Firefox Profile of MLB.com
The profiler is incredibly useful, but it is among the most intimidating tools in the performance optimization arsenal. It is packed with information, colors, and charts, and it took me a long time to get comfortable reading them. Here, I ran a profile of MLB.com and zoomed in on a section of an event processing delay.

For metrics like Largest Contentful Paint (LCP) and Interaction to Next Paint (INP), remember that these can be divided further to help diagnose the root cause. LCP can be subdivided into Time to First Byte (TTFB), First Contentful Paint (FCP), and LCP, while INP can be subdivided into input delay, processing duration, and presentation delay.

Planning

Once a diagnosis is made, nurses develop a care plan with measurable outcomes. In web performance optimization, this step involves planning a strategy for addressing the identified bottlenecks and setting specific performance goals. The diagnosis portion might reveal multiple issues, and if so, prioritization is necessary to address the most important ones first.

The plan should prioritize actions based on their impact and feasibility. For example, if a metric is far outside the desired range for a large number of visitors and the remediation steps are relatively low-effort, that's a prime candidate to start with. If the issue affects many page templates or app views, such as problems with globally included code, that also presents a good opportunity for improvement.

If you work somewhere that doesn't have an established performance culture and you want to instill one, planning becomes more challenging. Take it from someone who has been there: a quick win is very beneficial for making allies with people who have influence. This can help overcome organizational challenges where there are competing priorities. The good news is that these types of organizations usually have plenty of candidates for quick performance wins.

The planning phase involves what will be treated and also how that treatment will be administered.

Implementation

In the implementation phase, nurses administer treatment or interventions as outlined in the care plan.
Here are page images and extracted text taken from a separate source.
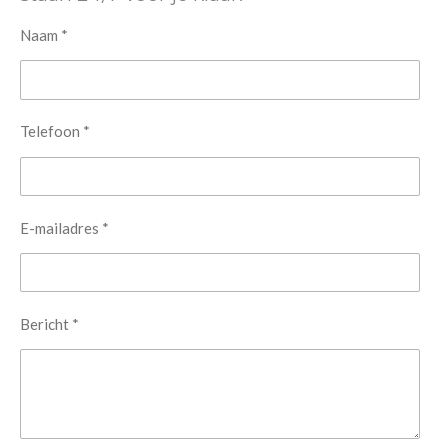
Naam *
Telefoon *
E-mailadres *
Bericht *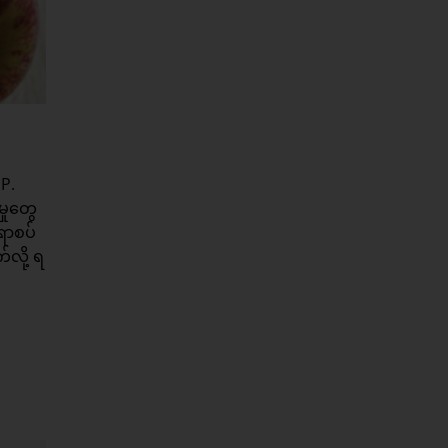
P.
ှုတွေ
ောစပ်
်လို့ ရ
In web performance optimization, implementation involves executing the planned optimizations. The scope of corrective measures depends entirely on the plan created in the previous step, and there are countless reasons for and methods of implementing corrections.

At this point in the process, the developer is in the thick of the action. Each intervention should be systematically implemented, tested, and monitored to ensure the site is moving toward the planned performance goals.

Implementation might also involve preventative measures and safeguards like performance budgets.

As fixes are implemented, it's important to check your work early and often. If your plan involves six corrective measures, validate each fix after it is applied, rather than waiting until the end to validate everything at once. This is where lab testing is incredibly valuable due to its short feedback loop.

Evaluation

Evaluation is the final step in the nursing process, where a nurse assesses whether the interventions achieved the desired patient outcomes. In WPO, this involves monitoring the impact of optimizations on key performance metrics. The evaluation phase hopes to answer questions like:

  • Did the metrics improve as expected?
  • Are the business metrics that are affected by performance moving in the direction we want?
  • Are there any new issues that have emerged as a result of the changes?

Synthetic tools that integrate with CI or operate on a schedule can help continuously monitor performance. If the desired results aren’t achieved, the process loops back to the assessment phase to reanalyze and diagnose any lingering or new issues. This iterative process of optimization mirrors the continuous care cycle in nursing.

Conclusion

Applying the nursing process to web performance optimization provides a structured, systematic approach to solving performance issues. Just as nurses rely on careful assessment, diagnosis, planning, implementation, and evaluation to care for patients, developers can use the same framework to improve the critical performance metrics that correlate to user experience.